» Try it:
The required output is the exact run of lines below that opens at the line with "Каждый вид материала имеет свои уникальные" and closes at the line with "несмотря на простоту".

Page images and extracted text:

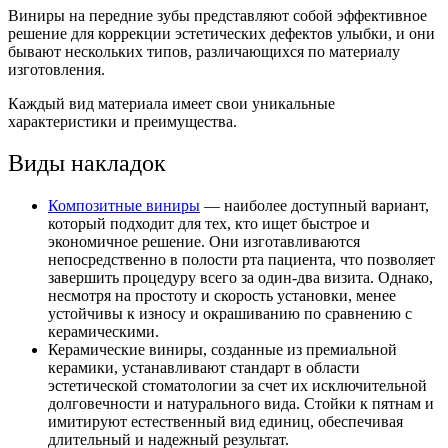
Виниры на передние зубы представляют собой эффективное
решение для коррекции эстетических дефектов улыбки, и они
бывают нескольких типов, различающихся по материалу
изготовления.
Каждый вид материала имеет свои уникальные
характеристики и преимущества.
Виды накладок
Композитные виниры
— наиболее доступный вариант,
который подходит для тех, кто ищет быстрое и
экономичное решение. Они изготавливаются
непосредственно в полости рта пациента, что позволяет
завершить процедуру всего за один-два визита. Однако,
несмотря на простоту и скорость установки, менее
устойчивы к износу и окрашиванию по сравнению с
керамическими.
Керамические виниры, созданные из премиальной
керамики, устанавливают стандарт в области
эстетической стоматологии за счет их исключительной
долговечности и натурального вида. Стойки к пятнам и
имитируют естественный вид единиц, обеспечивая
длительный и надежный результат.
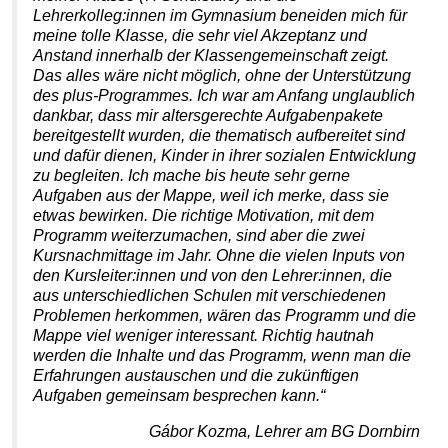
Lehrerkolleg:innen im Gymnasium beneiden mich für
meine tolle Klasse, die sehr viel Akzeptanz und
Anstand innerhalb der Klassengemeinschaft zeigt.
Das alles wäre nicht möglich, ohne der Unterstützung
des plus-Programmes. Ich war am Anfang unglaublich
dankbar, dass mir altersgerechte Aufgabenpakete
bereitgestellt wurden, die thematisch aufbereitet sind
und dafür dienen, Kinder in ihrer sozialen Entwicklung
zu begleiten. Ich mache bis heute sehr gerne
Aufgaben aus der Mappe, weil ich merke, dass sie
etwas bewirken. Die richtige Motivation, mit dem
Programm weiterzumachen, sind aber die zwei
Kursnachmittage im Jahr. Ohne die vielen Inputs von
den Kursleiter:innen und von den Lehrer:innen, die
aus unterschiedlichen Schulen mit verschiedenen
Problemen herkommen, wären das Programm und die
Mappe viel weniger interessant. Richtig hautnah
werden die Inhalte und das Programm, wenn man die
Erfahrungen austauschen und die zukünftigen
Aufgaben gemeinsam besprechen kann.“
Gábor Kozma, Lehrer am BG Dornbirn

» Answer space:
Каждый вид материала имеет свои уникальные
характеристики и преимущества.
Виды накладок
Композитные виниры
— наиболее доступный вариант,
который подходит для тех, кто ищет быстрое и
экономичное решение. Они изготавливаются
непосредственно в полости рта пациента, что позволяет
завершить процедуру всего за один-два визита. Однако,
несмотря на простоту и скорость установки, менее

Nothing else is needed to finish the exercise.